Simon Greenstone Panatier, PC
- Headquarters: Dallas
- Offices: Long Beach New York Houston
- No. of attorneys: 10 (shareholders) 21 (associates)
- Major practice areas: Wrongful death Product Liability Torts
- Key people: Jeffrey B. Simon David C. Greenstone Christopher J. Panatier
- Date founded: February 2006; 19 years ago
- Founder: Jeffrey B. Simon David C. Greenstone
- Company type: Professional corporation
- Website: www.sgptrial.com

= Simon Greenstone Panatier =

Law firm based in Dallas, Texas

Simon Greenstone Panatier is a law firm based in Dallas, Texas, specializing in personal injury litigation and tort liability.

==History==
The firm was founded as Simon, Eddins & Greenstone in 2005 by three lawyers from Waters & Kraus.

Jeffrey Simon is one of the firm's founding partners. As of December 2015, Simon was head of the Texas Trial Lawyers Association.
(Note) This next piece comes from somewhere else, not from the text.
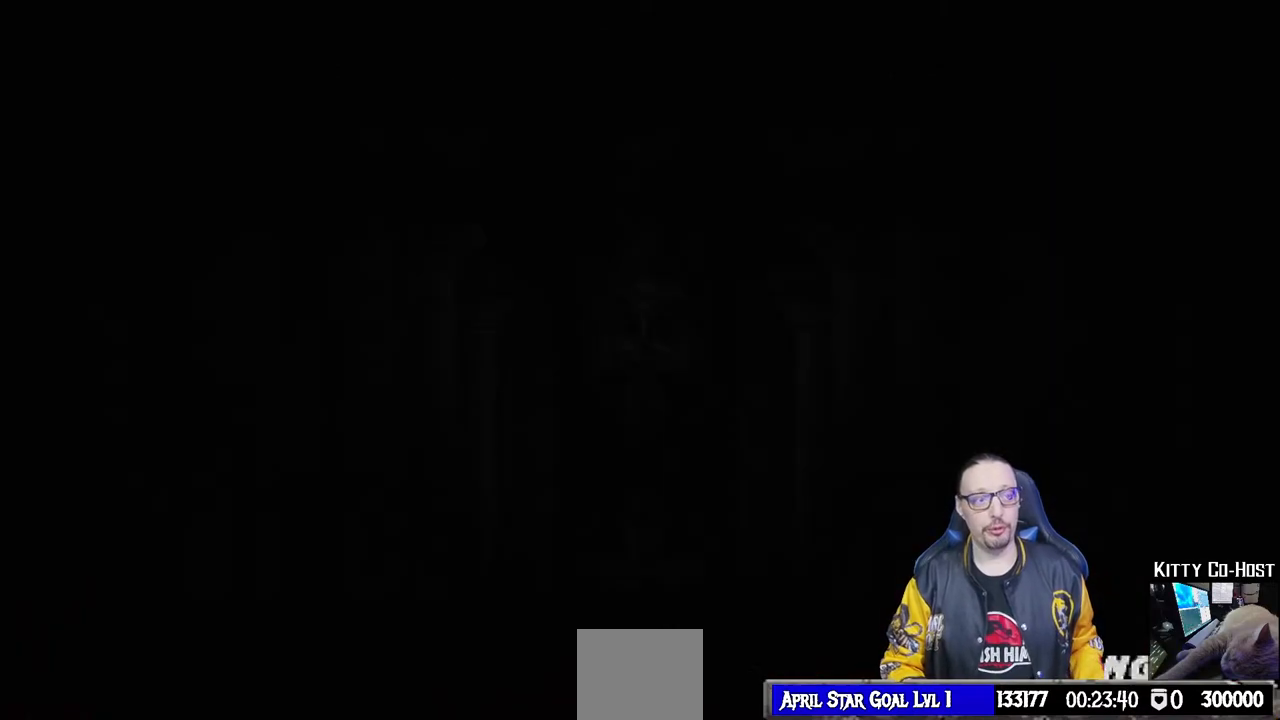
{"buttons": [], "left_stick": "center", "right_stick": "center", "events": []}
Simon holds an undergraduate degree from Colgate University and a law degree from the University of Texas.

==Cases==
Simon Greenstone has represented numerous plaintiffs in asbestos-related cases, particularly victims of mesothelioma. In 2014, a Dallas County jury awarded a mesothelioma sufferer $18.6 million in damages, including $15 million in punitive damages. In April 2016 an Arizona federal jury awarded $17 million in a wrongful death action, the largest jury verdict in Arizona in 2016.
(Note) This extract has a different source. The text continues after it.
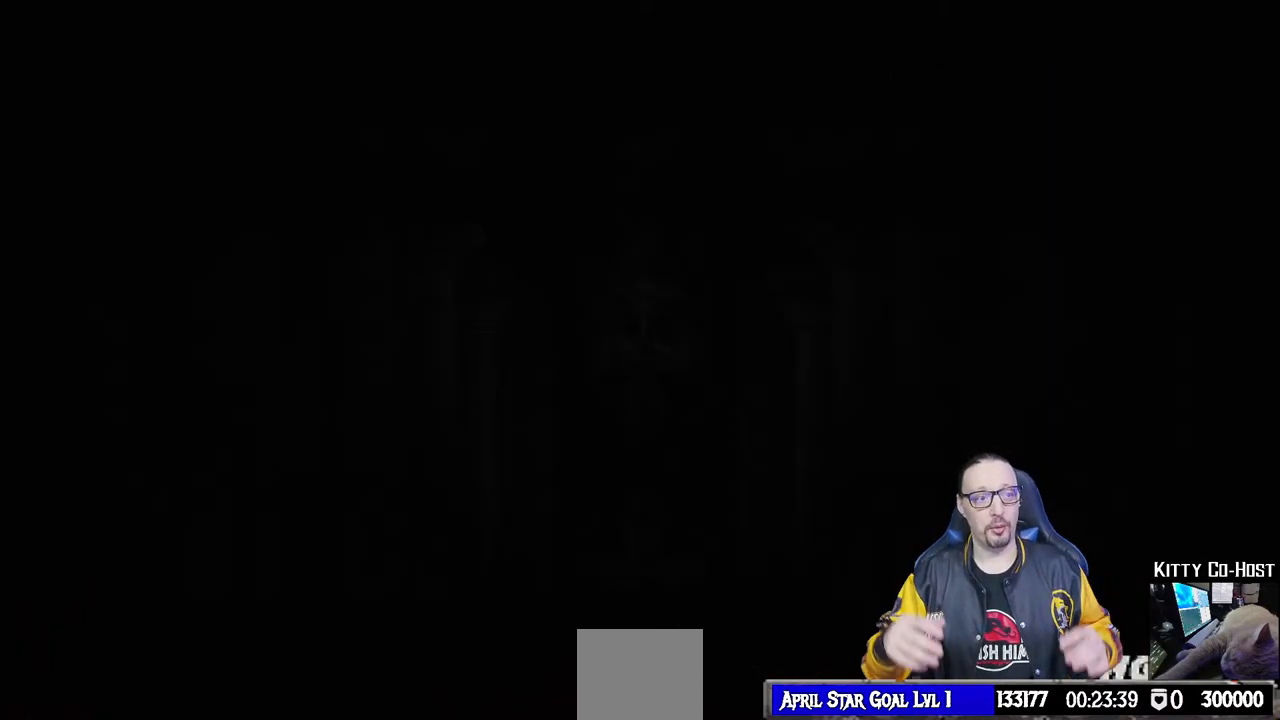
{"buttons": [], "left_stick": "center", "right_stick": "center", "events": []}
On September 29, 2017, Simon filed a lawsuit on behalf of Upshur County in East Texas against a number of pharmaceutical companies for their role in creating and promoting the nation's opioid epidemic, the first time that a Texas county had sued the companies.

===Racketeering===
Simon Greenstone was one of five law firms sued for violations of the Racketeer Influenced and Corrupt Organizations Act (RICO) by asbestos gasket manufacturer Garlock Sealing Technologies in January 2014. During its bankruptcy proceedings, Garlock convinced the presiding judge, George Hodges, that Simon Greenstone and other firms deliberately delayed filing claims against asbestos bankruptcy trusts on behalf of their clients in order to exaggerate Garlock's responsibility for their injuries. Simon Greenstone later filed against Garlock that also alleged racketeering. Simon Greenstone and Garlock reached a settlement in March 2016. EnPro, Garlock's parent company, agreed to form a $480 million bankruptcy trust to resolve all current and future asbestos claims.
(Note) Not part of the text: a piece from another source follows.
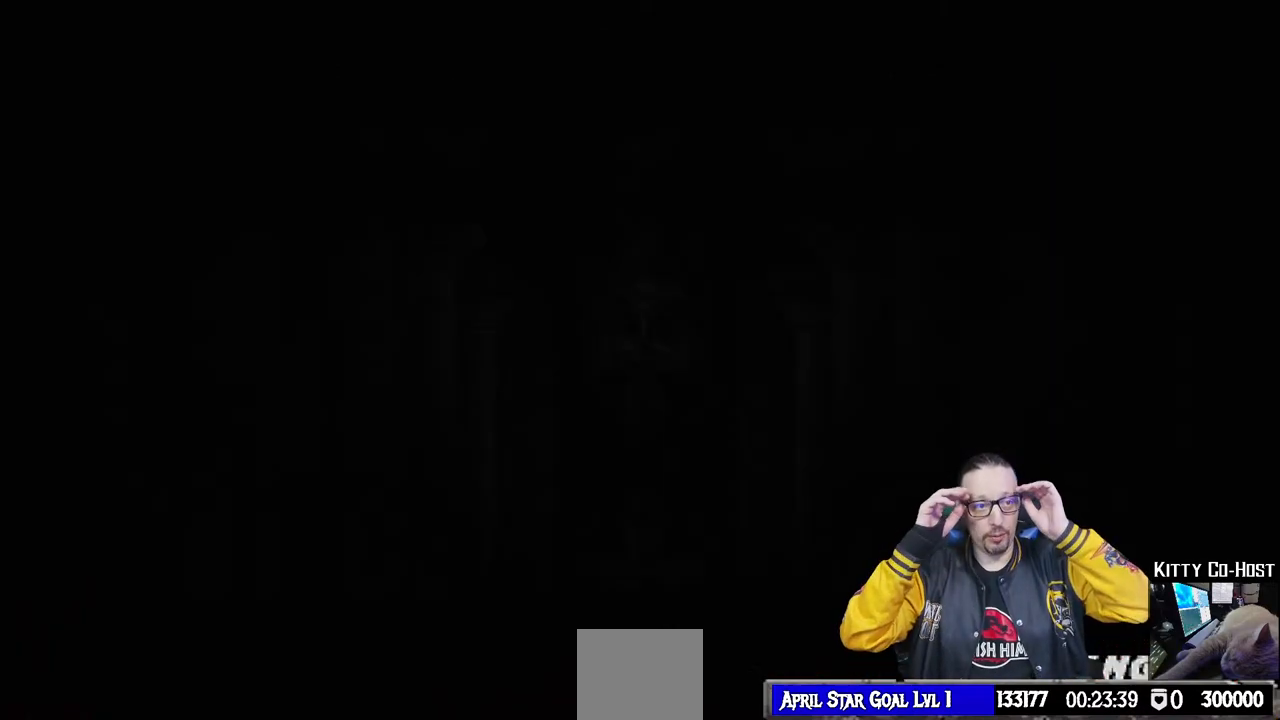
{"buttons": [], "left_stick": "center", "right_stick": "center", "events": []}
On January 25, 2016, John Crane filed to intervene in the suit against Simon Greenstone and made racketeering claims distinct from those made by Garlock. Simon Greenstone filed a breach-of-contract suit against John Crane in federal court in Los Angeles, California alleging that John Crane violated previous settlement agreements when it filed to intervene. In June 2016, John Crane filed an independent RICO suit against Simon Greenstone. The Illinois federal court found it was the wrong jurisdiction and the case was dismissed without prejudice to refile in the proper courts.

==Philanthropy==
Simon Greenstone Panatier provides $50,000 college scholarships for Dallas students whose lives have been disrupted by cancer.